The Securities and Exchange Commission has awarded its largest whistleblower payout ever. The agency is paying more than $14 million to a whistleblower whose information helped the agency recover “substantial investor funds,” the SEC said in a statement released today.
The SEC’s whistleblower program, authorized by the Dodd-Frank Act, launched in 2011 and rewards people who report information that leads the commission to more than $1 million in sanctions. The agency awards whistleblowers 10 percent to 30 percent of the money it collects in a particular case. It paid out about $50,000 in its first award in August 2012. It will likely also pay more than $125,000 in total to three whistleblowers who helped halt a sham hedge fund this year.

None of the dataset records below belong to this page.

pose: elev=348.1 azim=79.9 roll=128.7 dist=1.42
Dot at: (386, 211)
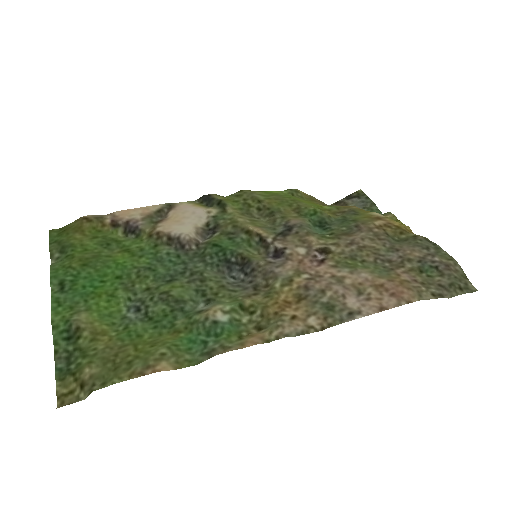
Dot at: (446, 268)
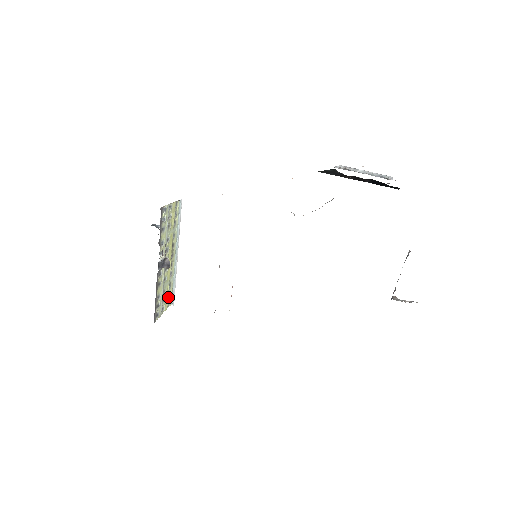
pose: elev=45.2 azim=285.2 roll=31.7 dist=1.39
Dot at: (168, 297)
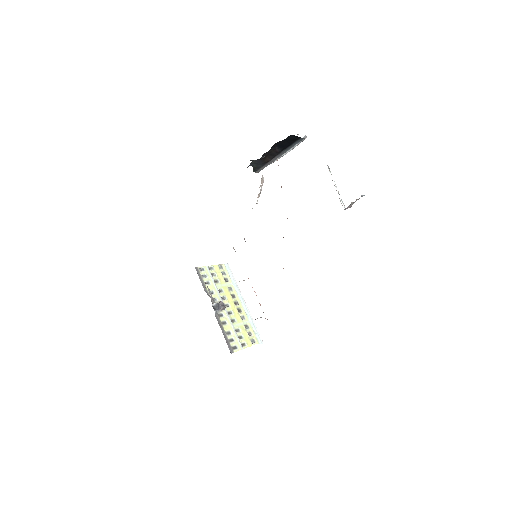
Dot at: (249, 336)
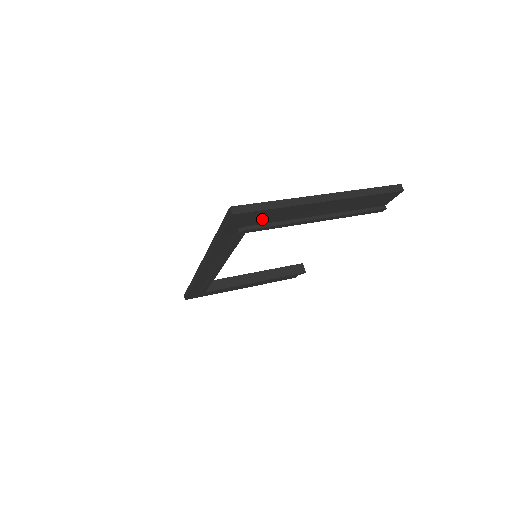
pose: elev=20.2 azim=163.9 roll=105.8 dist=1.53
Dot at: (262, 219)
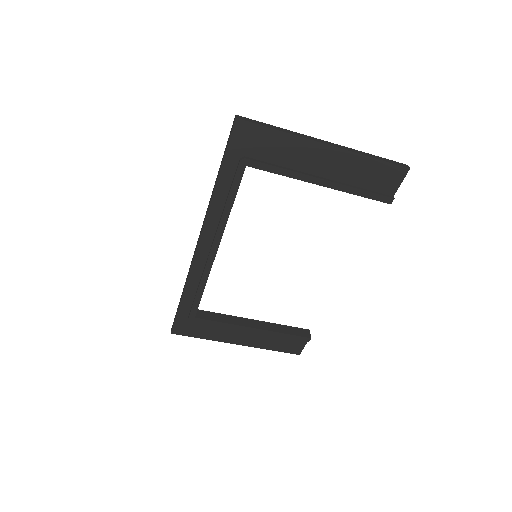
Dot at: (264, 149)
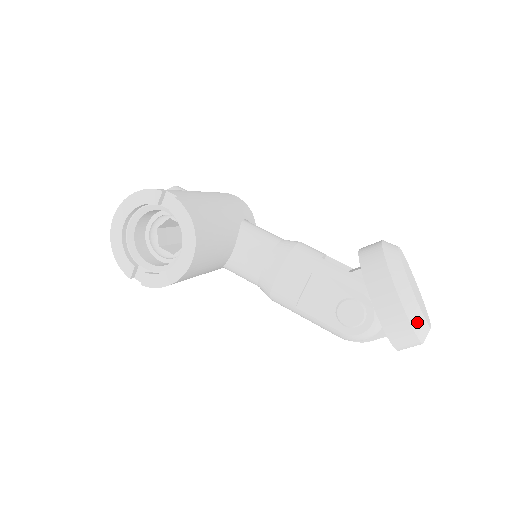
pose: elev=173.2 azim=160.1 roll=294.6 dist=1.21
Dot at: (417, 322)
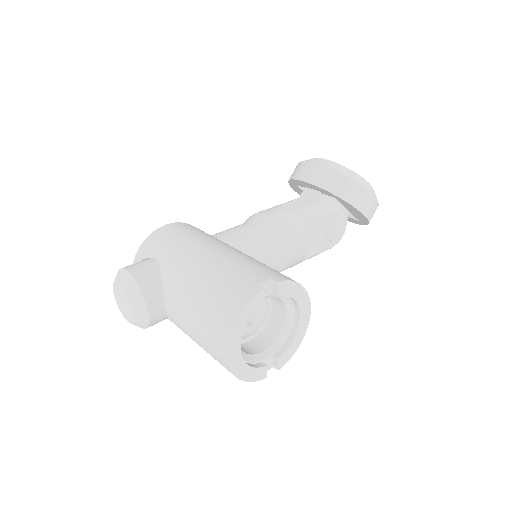
Dot at: occluded
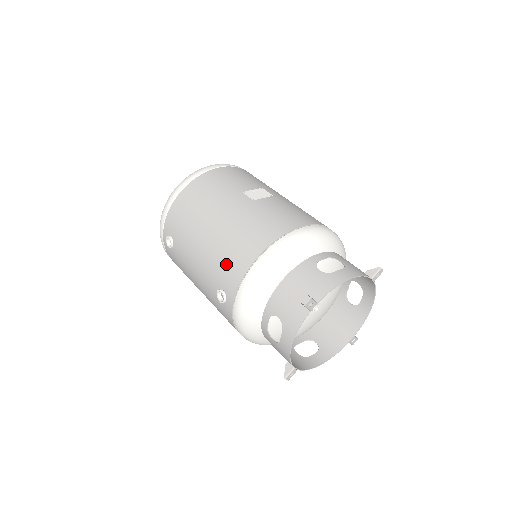
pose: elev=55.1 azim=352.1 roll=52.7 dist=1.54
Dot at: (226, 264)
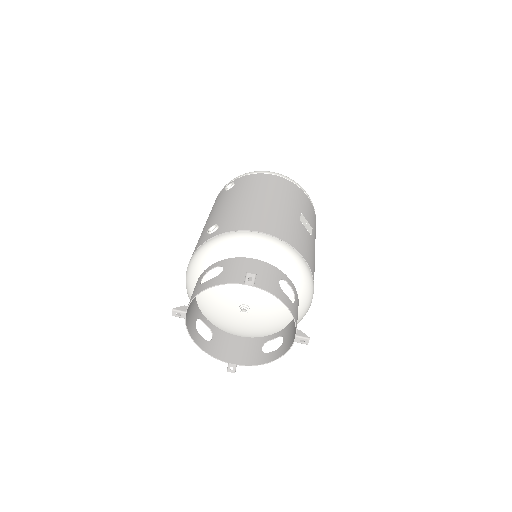
Dot at: (241, 217)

Jordan Thomas, chair of the whistleblower representation practice at Labaton Sucharow and former SEC enforcement official, says this award is “the beginning of what is likely to be a wave of SEC whistleblower payments,” because it has been two years since the rules went into effect, and agency investigations typically take two to four years to complete. “I can tell you as someone who worked at the SEC for a year after Dodd-Frank passed and who has represented corporate whistleblowers for almost two-and-a-half years: many of the SEC’s most significant cases in the coming years are likely to be the result of whistleblowers,” Thomas says.
The payout sends a message that the commission is committed to the program, he adds. “The SEC has committed to making significant monetary rewards, which will make higher-net-worth individuals, particularly on Wall Street, more willing to come forward,” Thomas says. With this award and future payouts in mind, companies should make sure they have “robust and credible internal reporting systems, because failure to do so will lead people to report externally, as they did in this case,” Thomas adds.
Though Congress allowed the government to shut down Tuesday morning, the SEC has enough money in its coffers to operate at full staff for a few weeks, a spokesperson said Monday afternoon.